1. [Introduction](#Introduction)
2. [Setup](#Setup)
3. [Train the model](#Train-the-model)
4. [Host the model](#Host-the-model)
5. [Clean up](#Clean-up)

## Introduction

The previous lab performed training and prediction directly in the Jupyter notebook environment. With this lab, we transition to leveraging SageMaker's managed training and hosting services. To accomplish this, we use [Amazon SageMaker's TensorFlow container](https://sagemaker.readthedocs.io/en/stable/using_tf.html), which lets you provide your training code as a Python script. The container also provides a flexible way for you to customize how inference inputs and outputs are handled over a REST interface. Here is a [blog post](https://aws.amazon.com/blogs/machine-learning/using-tensorflow-eager-execution-with-amazon-sagemaker-script-mode/) describing how TensorFlow eager execution is supported by the container.

## Setup

Before preparing the data, there are some initial steps required for setup.
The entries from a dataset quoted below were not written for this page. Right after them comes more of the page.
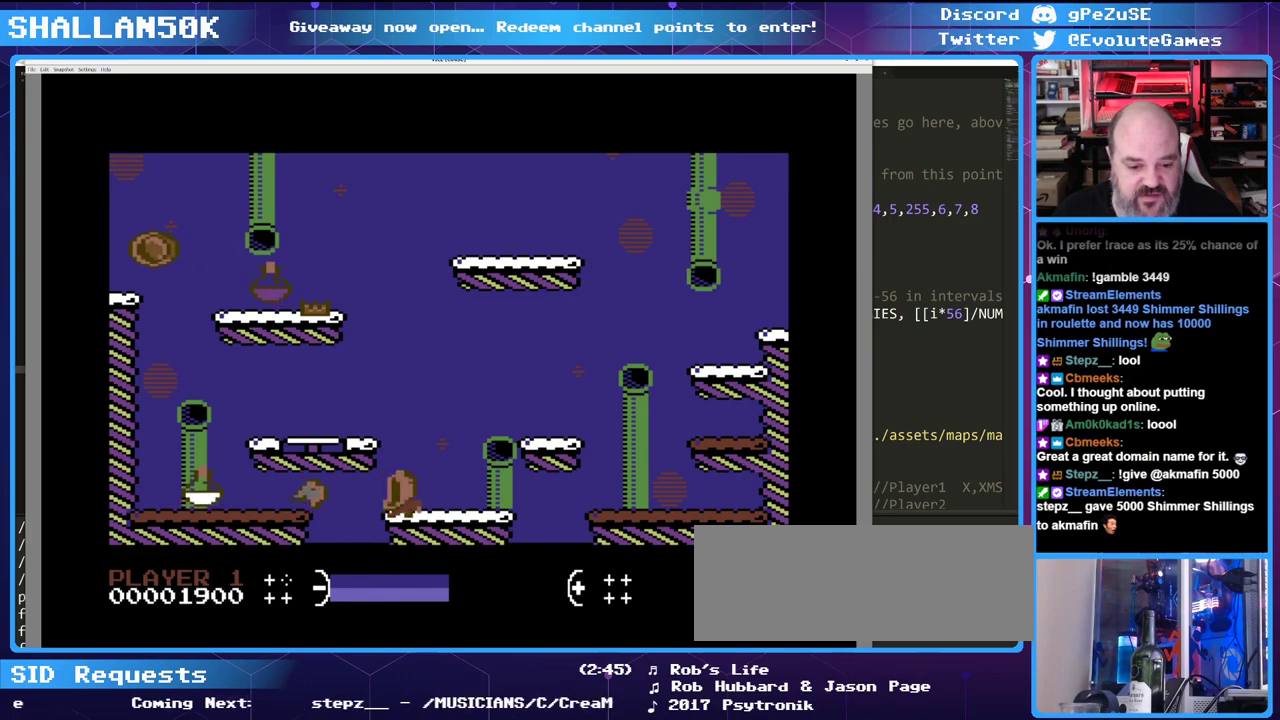
{"keys": [], "events": []}
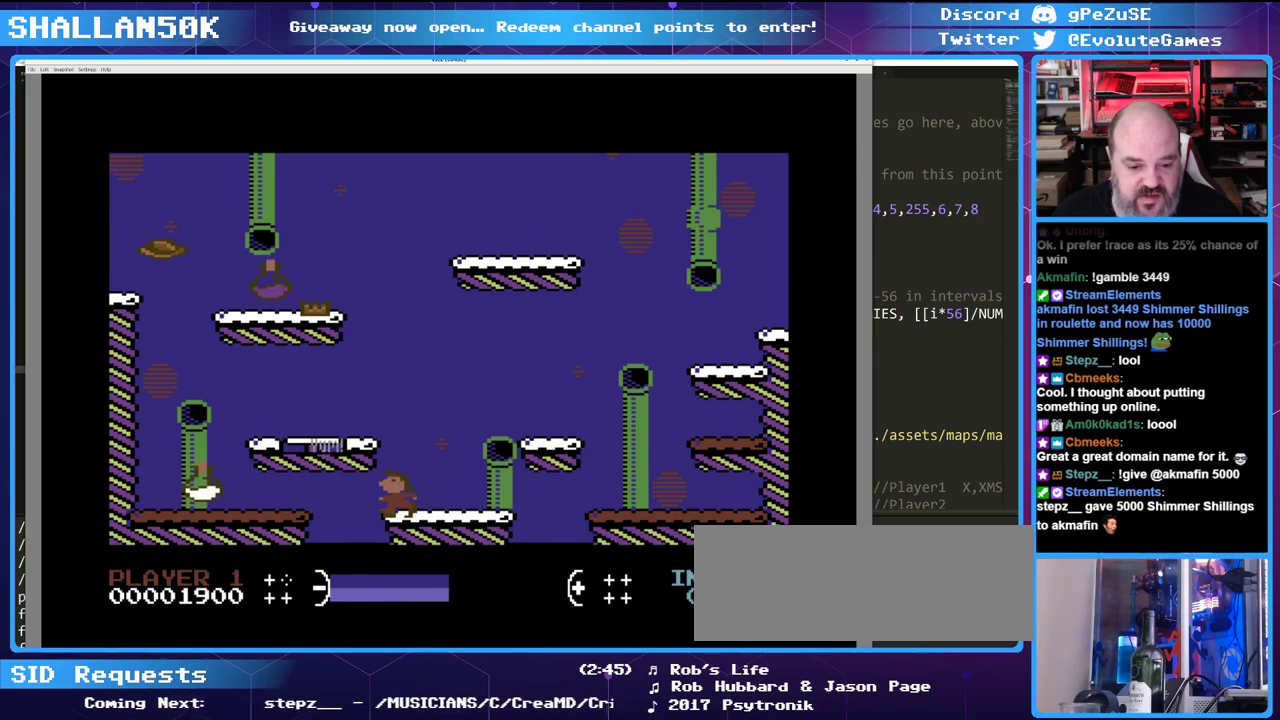
{"keys": [], "events": []}
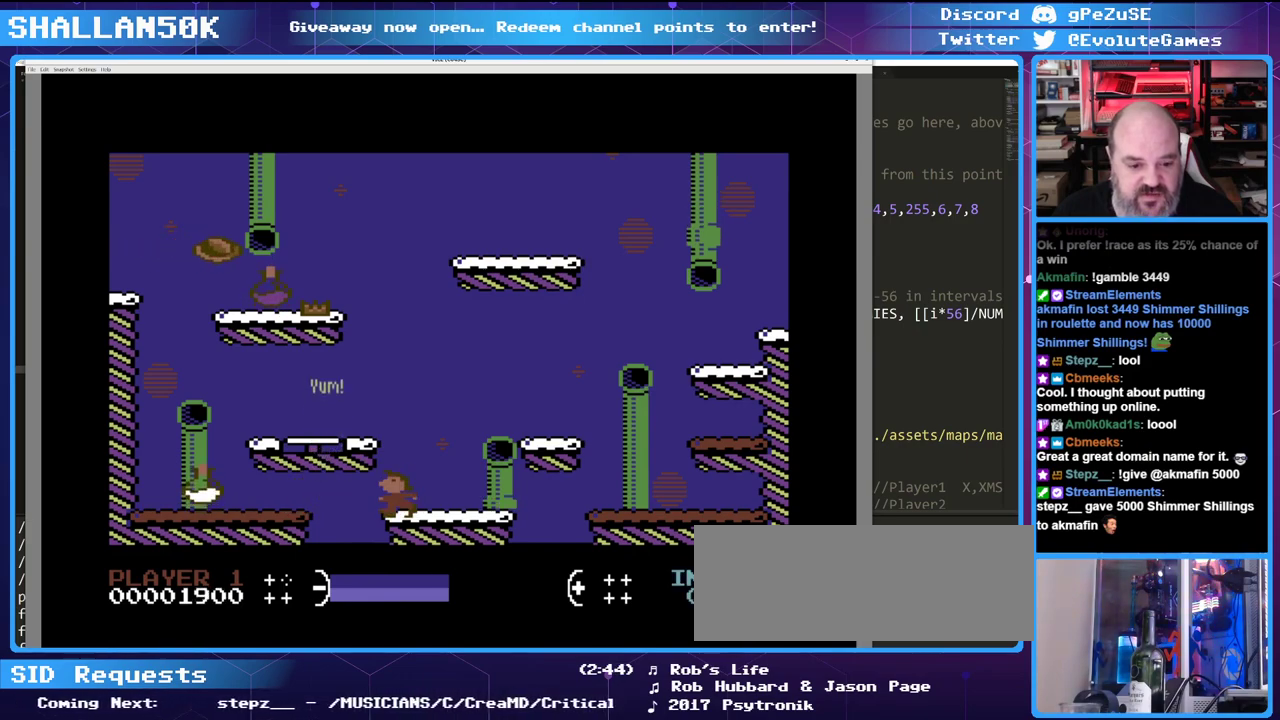
{"keys": ["left"], "events": [[116, "left", "down"], [116, "up", "down"], [350, "up", "up"]]}
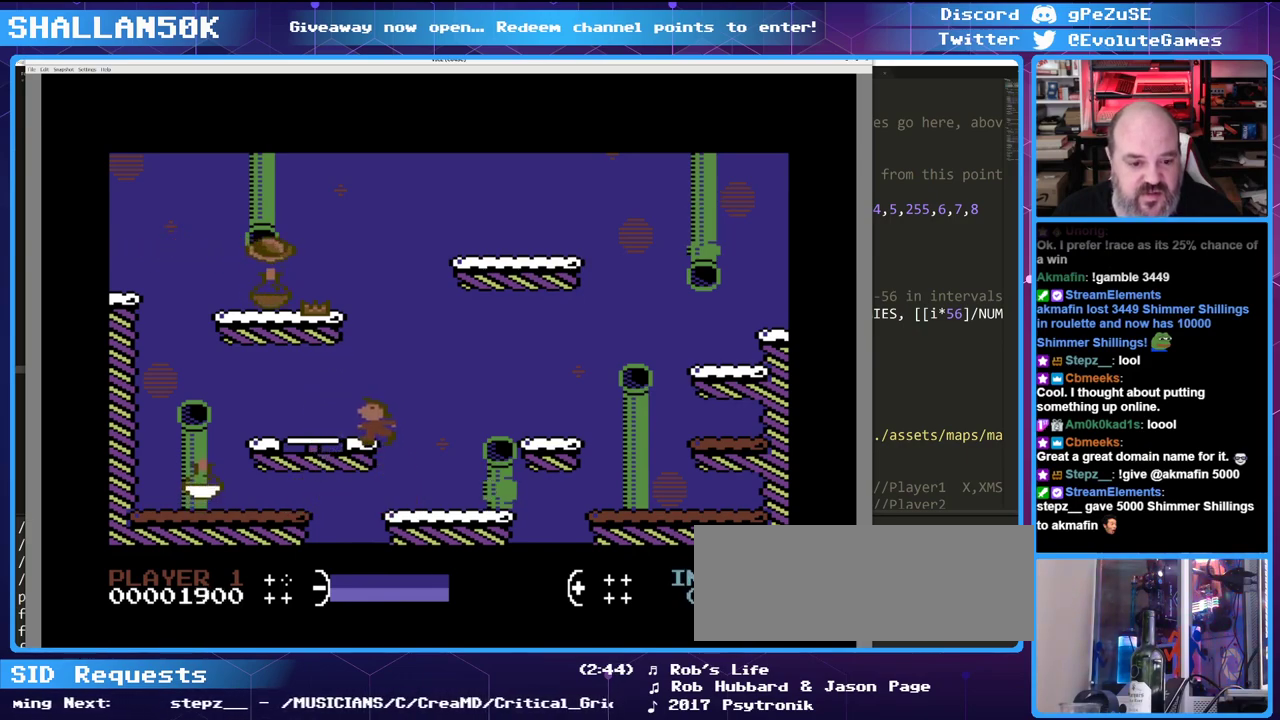
{"keys": [], "events": [[116, "left", "up"]]}
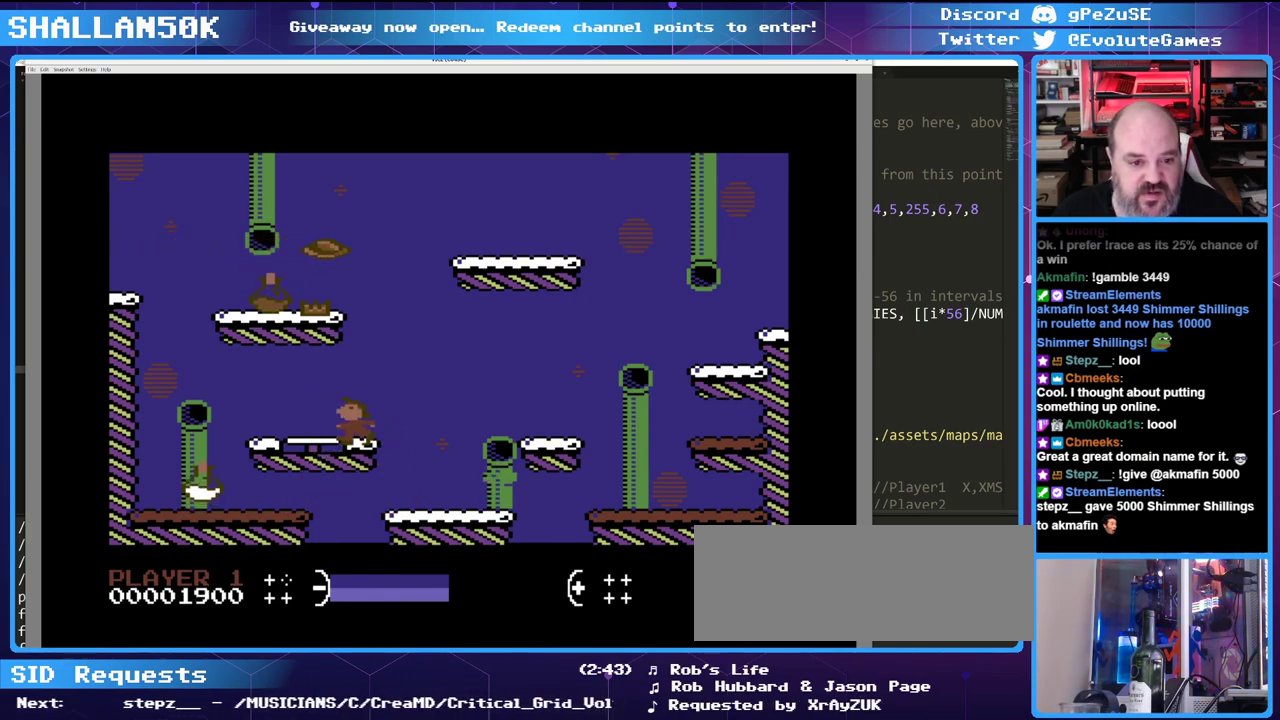
{"keys": ["left"], "events": [[50, "right", "down"], [333, "right", "up"], [416, "left", "down"]]}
To train the image classification algorithm on Amazon SageMaker, we need to setup and authenticate the use of AWS services. To begin with, we need an AWS account role with SageMaker access. Here we will use the execution role the current notebook instance was given when it was created.  This role has necessary permissions, including access to your data in S3.

In [2]:
import sagemaker
import os
from sagemaker import get_execution_role

role = get_execution_role()
print(role)
sess = sagemaker.Session()

arn:aws:iam::152804913371:role/sma-ms1-noauth-uw2-SageMakerExecutionRole-SDHI2Z7292TI


We also need to identify the S3 bucket that you want to use for providing training and validation datasets.  It will  be used to store the tranied model artifacts as well. In this notebook, we use a default bucket for use with SageMaker in your account. Alternatively, you could use whatever bucket you would like.  We use an object prefix to help organize the bucket content.

In [3]:
bucket = sess.default_bucket() # or use your own custom bucket name
s3_prefix = 'DEMO-TF-image-classification-birds'

# Data Preparation

This notebook assumes you have already downloaded and unpacked the dataset into your notebook instance as part of the first lab. If you have not already done so, please run the first notebook in this lab

## Set some parameters for the rest of the notebook to use

Here we define a few parameters that help drive the rest of the notebook.  For example, `SAMPLE_ONLY` is defaulted to `True`. This will force the notebook to train on only a handful of species.  Setting `SAMPLE_ONLY` to false will make the notebook work with the entire dataset of 200 bird species.  This makes the training a more difficult challenge, and you will need to tune parameters and run more epochs.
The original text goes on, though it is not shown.